I have a confession to make: my children did not attend a structured learning pre-school. Nor did most of their friends. If you believe the propaganda about the benefits of early childhood learning, they should currently be homeless, having dropped out of school.
(Funnily enough, when I was a pre-schooler, my mother sent me to a local privately operated show – it was before the time of free kindergartens in Victoria – run by two single women who probably had no qualifications at all. It was run out of the family home of one of them. I first went when I was three, for a few hours every day during the week. There I was taught how to read, write and count – something that is frowned upon these days. I do remember preferring the sandpit.)
Anyway, the government’s childcare policy is clearly showing some stresses and strains as a result of the combination of new regulations (qualifications for staff, new staff ratios and requirements for structured learning, whatever that might mean for three year and four year olds – painting with meaning? ) and subsidy arrangements for parents using formal childcare. (Informal childcare and nanny costs are completely excluded.)
The subsidy arrangements come in two parts: a non-means tested childcare rebate capped at $7500 per year per child and a means-tested (based on family income and number of children in formal childcare) childcare benefit.
As the costs of childcare have escalated, mainly in response to the cost of the new national regulations and higher childcare worker wages, the latter with the support of the federal government, increasingly the annual cap is binding and the supposed 50 per cent of out-of-pocket expenses being incurred by parents with children in childcare is being exceeded.
The government is in a bit of quandary as to its response, particularly as it does not want to commit more dollars at this stage. The relevant minister, Kate Ellis, seems to be fresh out of ideas apart from the appalling idea of the government ticking off (or rejecting? modifying?) fee rises proposed by childcare centres, as in the case of private health insurance rates (oh, and that has been a big success).
The feasibility of this proposal is quite dubious – in the case of private health insurance, there are not too many companies and they have been forced to synchronise their rate changes. But there are thousands of childcare centres and forcing synchronisation could send some of them broke.
There is a story in The Age about moving to a system of making childcare costs tax-deductibility – the study finds such a change would benefit higher income earners. Duh, I hear you say. I’m not sure why they bothered to do the study if that was all they could find.

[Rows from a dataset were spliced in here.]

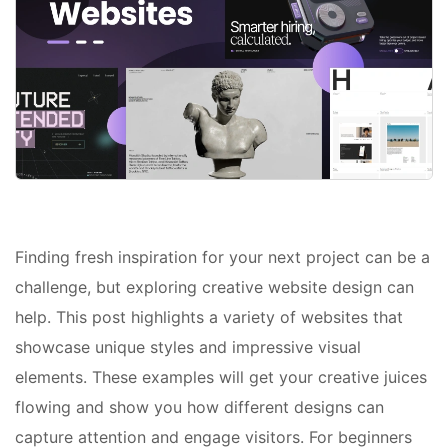
Finding fresh inspiration for your next project can be a
challenge, but exploring creative website design can
help. This post highlights a variety of websites that
showcase unique styles and impressive visual
elements. These examples will get your creative juices
flowing and show you how different designs can
capture attention and engage visitors. For beginners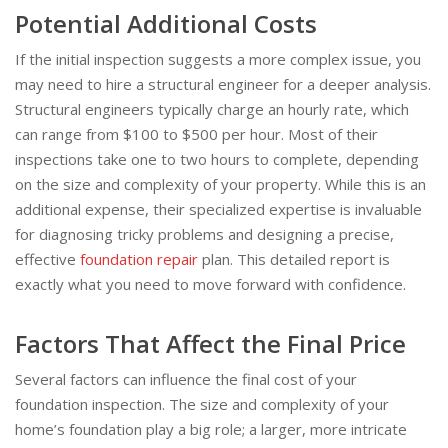
Potential Additional Costs
If the initial inspection suggests a more complex issue, you
may need to hire a structural engineer for a deeper analysis.
Structural engineers typically charge an hourly rate, which
can range from $100 to $500 per hour. Most of their
inspections take one to two hours to complete, depending
on the size and complexity of your property. While this is an
additional expense, their specialized expertise is invaluable
for diagnosing tricky problems and designing a precise,
effective
foundation repair
plan. This detailed report is
exactly what you need to move forward with confidence.
Factors That Affect the Final Price
Several factors can influence the final cost of your
foundation inspection. The size and complexity of your
home’s foundation play a big role; a larger, more intricate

A family that spends $500 a week on childcare and has an annual income of $75,000 currently receives $13,564, or 54 per cent, of their care costs in government payments.
However, according to the modelling, if the same family were able to deduct childcare costs from their taxable income the amount they would receive back would be 31 per cent of their out-of-pocket expenses, or a tax reduction of $7625.
A family earning $235,000 a year now receives $7500, or 30 per cent, of their out-of-pocket costs in government assistance.
Under a system that provided tax deductibility for care costs, that family would have 42 per cent of their care costs covered, or a tax saving of $10,515. Once a family’s income reaches about $150,000 they no longer receive the means-tested childcare benefit.
The modelling showed tax deductibility favoured people on incomes over $150,000 because they spent more on childcare so were able to claim more back.